To address power violations and spectrum interference caused by inaccurate indoor/outdoor localization of wireless devices in the 6 GHz shared spectrum, this paper proposes a fine-grained environmental classification method that fuses multi-source wireless signals (cellular/Wi-Fi RSSI across all available bands) with GPS accuracy metrics. The method robustly discriminates among three critical scenarios: deep indoor, near-window, and outdoor. We design a lightweight deep neural network—first to systematically integrate heterogeneous RF and GNSS features—and specifically optimize it to suppress the safety-critical error of misclassifying outdoor locations as deep indoor. Experiments on real-world deployments demonstrate state-of-the-art accuracy and significantly lower critical misclassification rates compared to baseline models (e.g., decision trees, random forests), thereby validating the feasibility of non-intrusive, RF-fingerprint-based regulatory compliance monitoring.

Robust classification of the operational environment of wireless devices is becoming increasingly important for wireless network optimization, particularly in a shared spectrum environment. Distinguishing between indoor and outdoor devices can enhance reliability and improve coexistence with existing, outdoor, incumbents. For instance, the unlicensed but shared 6 GHz band (5.925 - 7.125 GHz) enables sharing by imposing lower transmit power for indoor unlicensed devices and a spectrum coordination requirement for outdoor devices. Further, indoor devices are prohibited from using battery power, external antennas, and weatherization to prevent outdoor operations.
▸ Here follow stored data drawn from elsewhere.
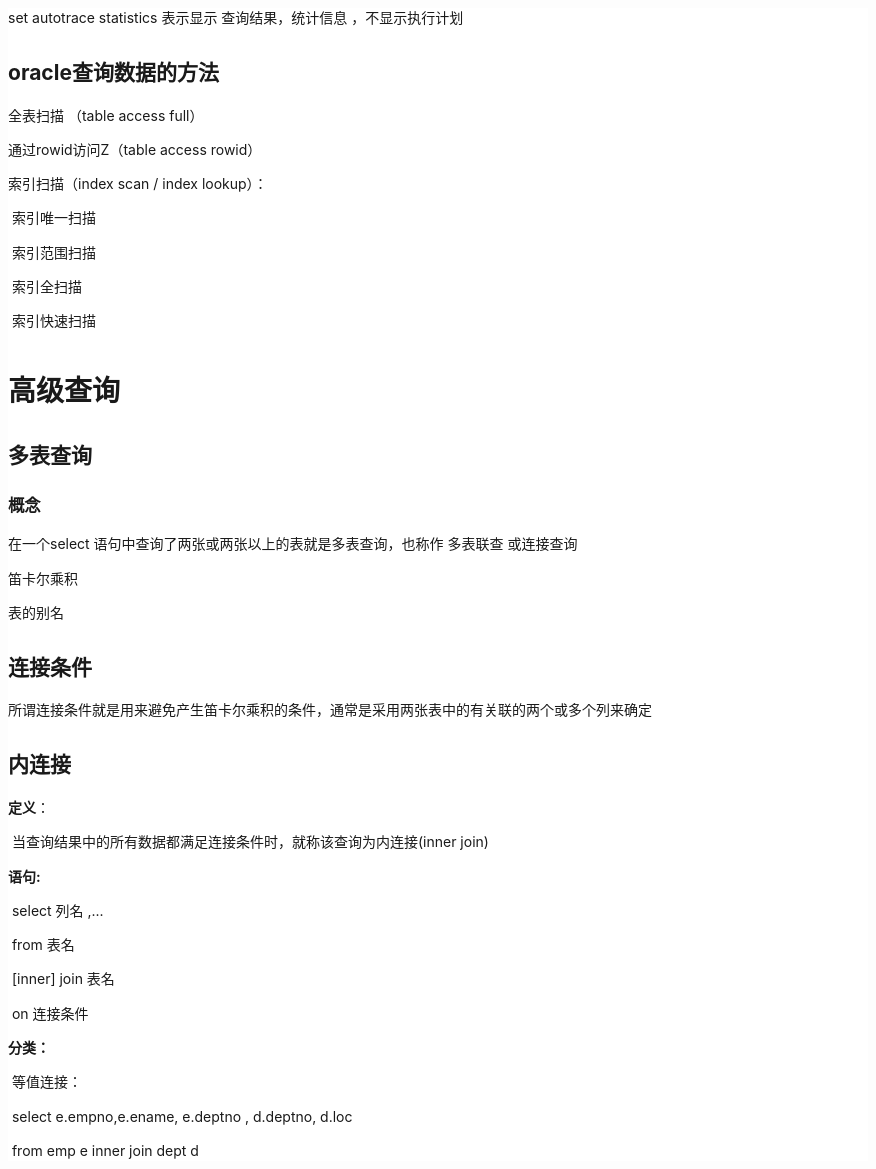 set autotrace statistics 表示显示 查询结果，统计信息 ，不显示执行计划

## oracle查询数据的方法

全表扫描 （table access full）

通过rowid访问Z（table access rowid）

索引扫描（index scan / index lookup）：

​		索引唯一扫描

​		索引范围扫描

​		索引全扫描

​		索引快速扫描

# 高级查询

## 多表查询 

### 概念

在一个select 语句中查询了两张或两张以上的表就是多表查询，也称作 多表联查 或连接查询

笛卡尔乘积

表的别名

## 连接条件

​		所谓连接条件就是用来避免产生笛卡尔乘积的条件，通常是采用两张表中的有关联的两个或多个列来确定

## 内连接

**定义**：

​		当查询结果中的所有数据都满足连接条件时，就称该查询为内连接(inner join)

**语句:**

​		select 列名 ,...

​		from 表名

​		[inner] join 表名

​		on 连接条件

**分类：**

​		等值连接：

​						select e.empno,e.ename, e.deptno , d.deptno, d.loc 

​						from emp e inner join dept d

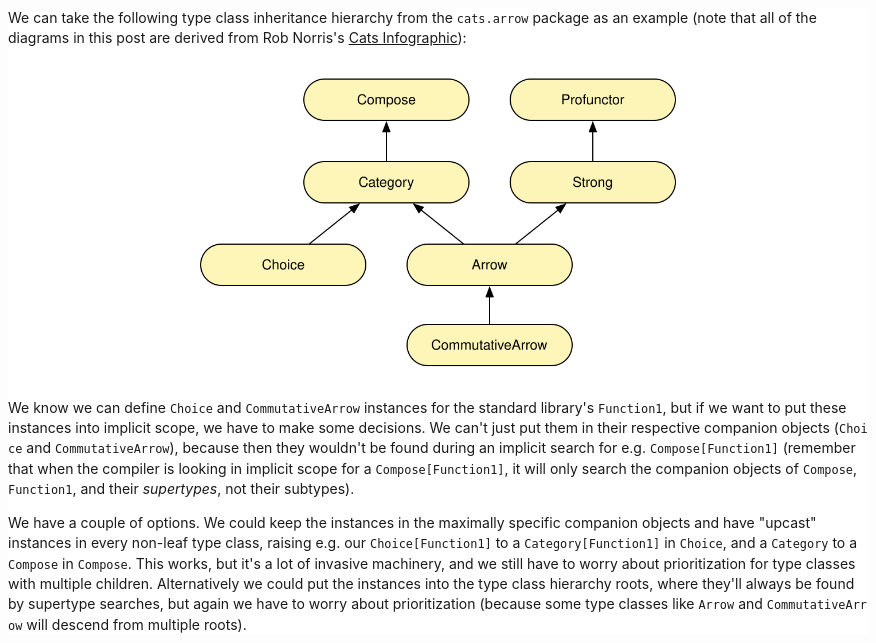We can take the following type class inheritance hierarchy from the `cats.arrow` package as an example (note that all of the diagrams in this post are derived
from Rob Norris's [Cats Infographic](https://github.com/tpolecat/cats-infographic)):

<img width="60%" src="/images/arrow-01.svg" style="margin-right: auto; margin-left: auto; display: block;">

We know we can define `Choice` and `CommutativeArrow` instances for the standard library's `Function1`, but if we want to put these instances
into implicit scope, we have to make some decisions. We can't just put them in their respective companion objects (`Choice` and
`CommutativeArrow`), because then they wouldn't be found during an implicit search for e.g.
`Compose[Function1]` (remember that when
the compiler is looking in implicit scope for a `Compose[Function1]`, it will only search the companion objects of `Compose`,
`Function1`, and their _supertypes_, not their subtypes).

We have a couple of options. We could keep the instances in the maximally specific companion objects and have "upcast" instances in every non-leaf type class, raising
e.g. our `Choice[Function1]` to a `Category[Function1]` in `Choice`, and a `Category` to a `Compose` in `Compose`. This works, but it's a lot of
invasive machinery, and we still have to worry about prioritization for type classes with multiple children.
Alternatively we could put the instances into the type class hierarchy roots, where they'll always be found
by supertype searches, but again we have to worry about prioritization
(because some type classes like `Arrow` and `CommutativeArrow` will descend from multiple roots).
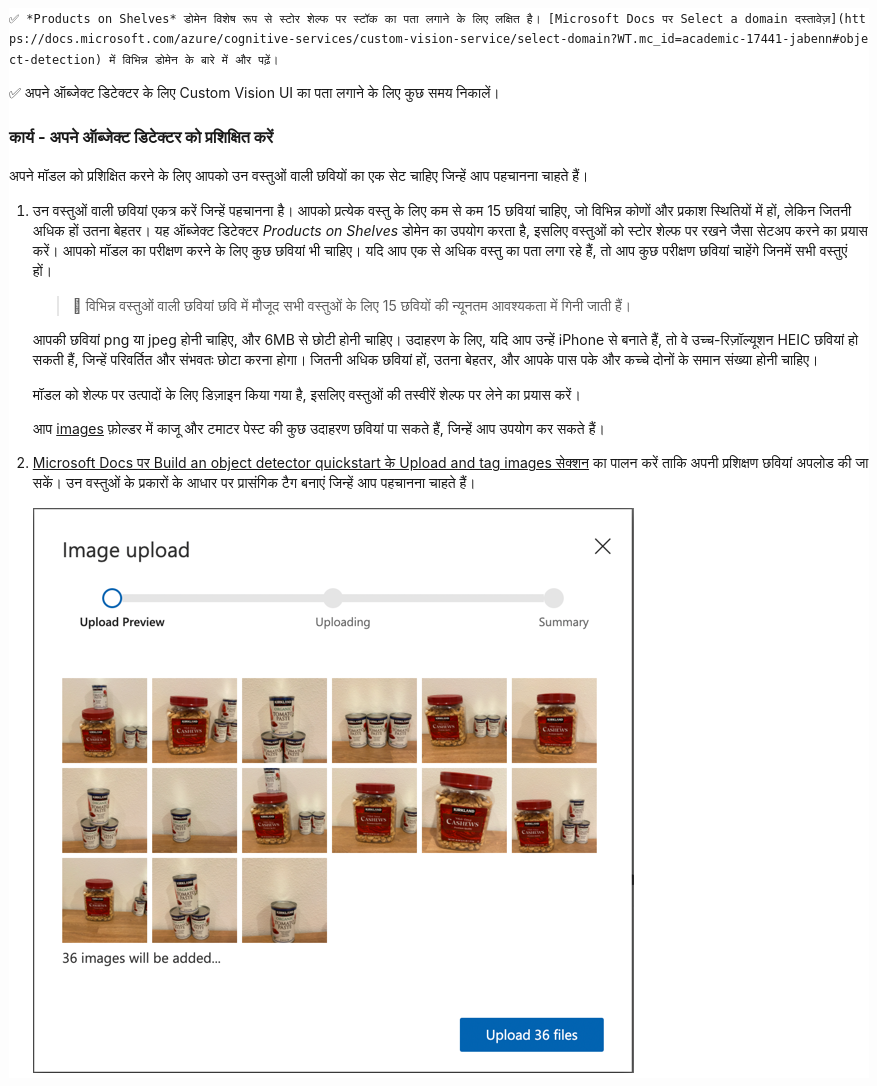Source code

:     ✅ *Products on Shelves* डोमेन विशेष रूप से स्टोर शेल्फ पर स्टॉक का पता लगाने के लिए लक्षित है। [Microsoft Docs पर Select a domain दस्तावेज़](https://docs.microsoft.com/azure/cognitive-services/custom-vision-service/select-domain?WT.mc_id=academic-17441-jabenn#object-detection) में विभिन्न डोमेन के बारे में और पढ़ें।

✅ अपने ऑब्जेक्ट डिटेक्टर के लिए Custom Vision UI का पता लगाने के लिए कुछ समय निकालें।

### कार्य - अपने ऑब्जेक्ट डिटेक्टर को प्रशिक्षित करें

अपने मॉडल को प्रशिक्षित करने के लिए आपको उन वस्तुओं वाली छवियों का एक सेट चाहिए जिन्हें आप पहचानना चाहते हैं।

1. उन वस्तुओं वाली छवियां एकत्र करें जिन्हें पहचानना है। आपको प्रत्येक वस्तु के लिए कम से कम 15 छवियां चाहिए, जो विभिन्न कोणों और प्रकाश स्थितियों में हों, लेकिन जितनी अधिक हों उतना बेहतर। यह ऑब्जेक्ट डिटेक्टर *Products on Shelves* डोमेन का उपयोग करता है, इसलिए वस्तुओं को स्टोर शेल्फ पर रखने जैसा सेटअप करने का प्रयास करें। आपको मॉडल का परीक्षण करने के लिए कुछ छवियां भी चाहिए। यदि आप एक से अधिक वस्तु का पता लगा रहे हैं, तो आप कुछ परीक्षण छवियां चाहेंगे जिनमें सभी वस्तुएं हों।

    > 💁 विभिन्न वस्तुओं वाली छवियां छवि में मौजूद सभी वस्तुओं के लिए 15 छवियों की न्यूनतम आवश्यकता में गिनी जाती हैं।

    आपकी छवियां png या jpeg होनी चाहिए, और 6MB से छोटी होनी चाहिए। उदाहरण के लिए, यदि आप उन्हें iPhone से बनाते हैं, तो वे उच्च-रिज़ॉल्यूशन HEIC छवियां हो सकती हैं, जिन्हें परिवर्तित और संभवतः छोटा करना होगा। जितनी अधिक छवियां हों, उतना बेहतर, और आपके पास पके और कच्चे दोनों के समान संख्या होनी चाहिए।

    मॉडल को शेल्फ पर उत्पादों के लिए डिज़ाइन किया गया है, इसलिए वस्तुओं की तस्वीरें शेल्फ पर लेने का प्रयास करें।

    आप [images](../../../../../5-retail/lessons/1-train-stock-detector/images) फ़ोल्डर में काजू और टमाटर पेस्ट की कुछ उदाहरण छवियां पा सकते हैं, जिन्हें आप उपयोग कर सकते हैं।

1. [Microsoft Docs पर Build an object detector quickstart के Upload and tag images सेक्शन](https://docs.microsoft.com/azure/cognitive-services/custom-vision-service/get-started-build-detector?WT.mc_id=academic-17441-jabenn#upload-and-tag-images) का पालन करें ताकि अपनी प्रशिक्षण छवियां अपलोड की जा सकें। उन वस्तुओं के प्रकारों के आधार पर प्रासंगिक टैग बनाएं जिन्हें आप पहचानना चाहते हैं।

    ![पके और कच्चे केले की तस्वीरें अपलोड करने का संवाद](../../../../../translated_images/image-upload-object-detector.77c7892c3093cb59b79018edecd678749a75d71a099bc8a2d2f2f76320f88a5b.hi.png)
As these rules may be circumvented, we propose a robust indoor/outdoor classification method by leveraging the fact that the radio-frequency environment faced by a device are quite different indoors and outdoors. We first collect signal strength data from all cellular and Wi-Fi bands that can be received by a smartphone in various environments (indoor interior, indoor near windows, and outdoors), along with GPS accuracy, and then evaluate three machine learning (ML) methods: deep neural network (DNN), decision tree, and random forest to perform classification into these three categories. Our results indicate that the DNN model performs the best, particularly in minimizing the most important classification error, that of classifying outdoor devices as indoor interior devices.